I kept thinking how we had done this same thing after our unexpected victory at Ghoja Ford years ago. But when I mentioned that to Croaker he just shrugged and said, “This is different. There aren’t any armies they can bring up. There aren’t any new sorcerers they can bring out of the woodwork. Are there?”

“They don’t need to. Between them Longshadow and the Howler can eat us alive. If they decide to do it.”

We entered a moderate sized town that was absolutely empty of people. Nor had there been many there before our appearance in the region. The earthquake had not been kind.

We did find enough shelter to get in out of the cold. We got fires going, which was maybe not a brilliant idea tactically. Nobody warm wanted to go outside again.

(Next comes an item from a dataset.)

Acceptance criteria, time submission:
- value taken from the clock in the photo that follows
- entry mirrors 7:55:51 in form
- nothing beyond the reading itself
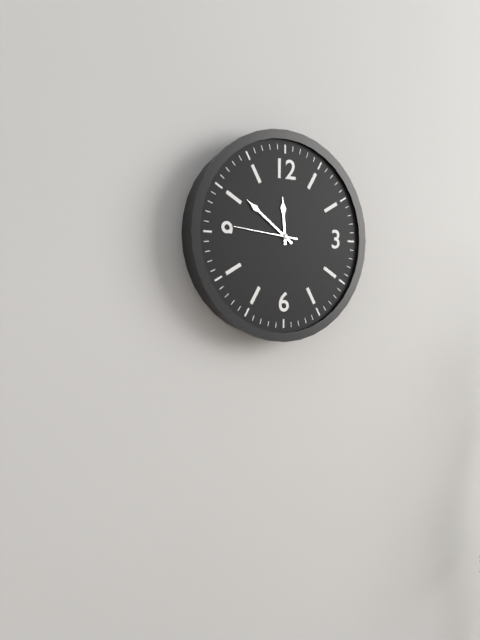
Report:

This was a problem that would be universal among our troops. Hunger would be the only force capable of keeping the men moving.

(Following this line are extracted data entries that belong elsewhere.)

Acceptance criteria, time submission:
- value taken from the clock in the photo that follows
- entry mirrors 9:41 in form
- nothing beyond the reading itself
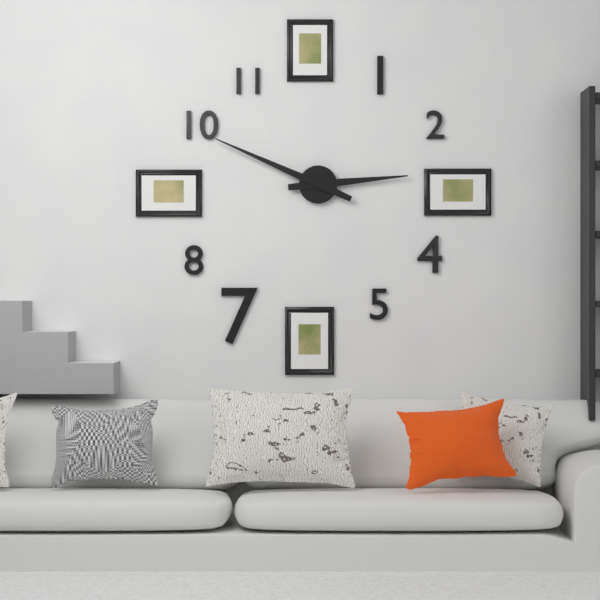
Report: 2:49
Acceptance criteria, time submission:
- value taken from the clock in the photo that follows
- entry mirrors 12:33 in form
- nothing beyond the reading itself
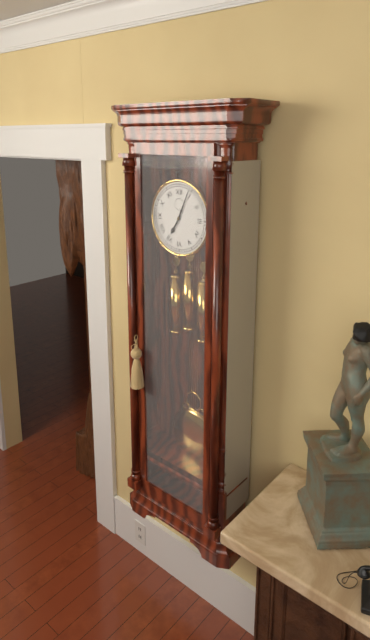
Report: 7:04
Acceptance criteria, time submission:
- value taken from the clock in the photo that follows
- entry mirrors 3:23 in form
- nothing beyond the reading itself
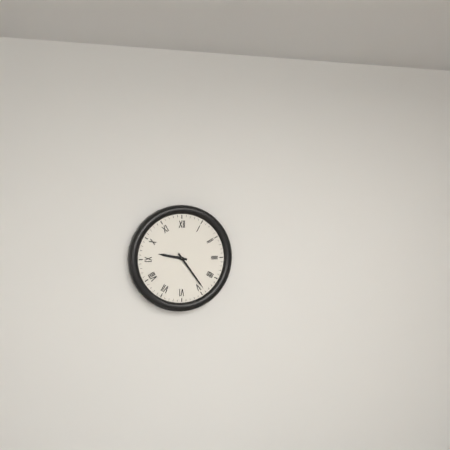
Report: 9:24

It had been a week since I parted with Smoke. I missed him more than I had thought possible a week ago. I had convinced myself that I no longer needed him to deal with my pain. But that had been while he was always there and I was always out roaming the ghostworld.

When you are riding around the east end of hell, trying to keep your mind off the fact that you are freezing your ass off while starving to death, you tend to think about your other troubles.

My big one came back with a vengeance.

The only good of the venture, so far, was the humor to be found in watching Thai Dei try to keep up on that ridiculous swaybacked grey. The man was one stubborn little shit.

At least once every four hours Croaker asked me about my in-laws. I did not know anything. Thai Dei claimed he knew nothing. I reserved judgment on his veracity. Croaker took a jaundiced view toward mine.

Word came in that a Shadowlander deserter had been picked up who knew the location of an ice cave stuffed with edibles.

“You buy it?” I asked.

“Sounds like somebody thought he was going to get his throat cut and made up a story. But we’ll check it out.”

“Just when I was getting used to being warm.”

“You used to being hungry, too?”

Out we rode, and onward and onward we rode, day after day, through fields and forests and hills marred by quake effects and abandoned by the population. The Captain and I rode those giant black stallions, him outfitted in his cold Widowmaker armor and me lugging the bloody standard while Thai Dei tagged along behind like he was trying to become some sort of clown sidekick. We found the prisoner’s ice cave. Near as we could tell, it was a real treasure trove. The earthquake had dropped an avalanche down its throat. The good people of the province had been trying to open it back up. We relieved them of all that hard work and left a troop to await the coming of reinforcements hungry enough to dig for their supper. We continued on toward Kiaulune and Overlook, managing to sustain ourselves and avoid trouble until we were just forty miles north of the stricken city.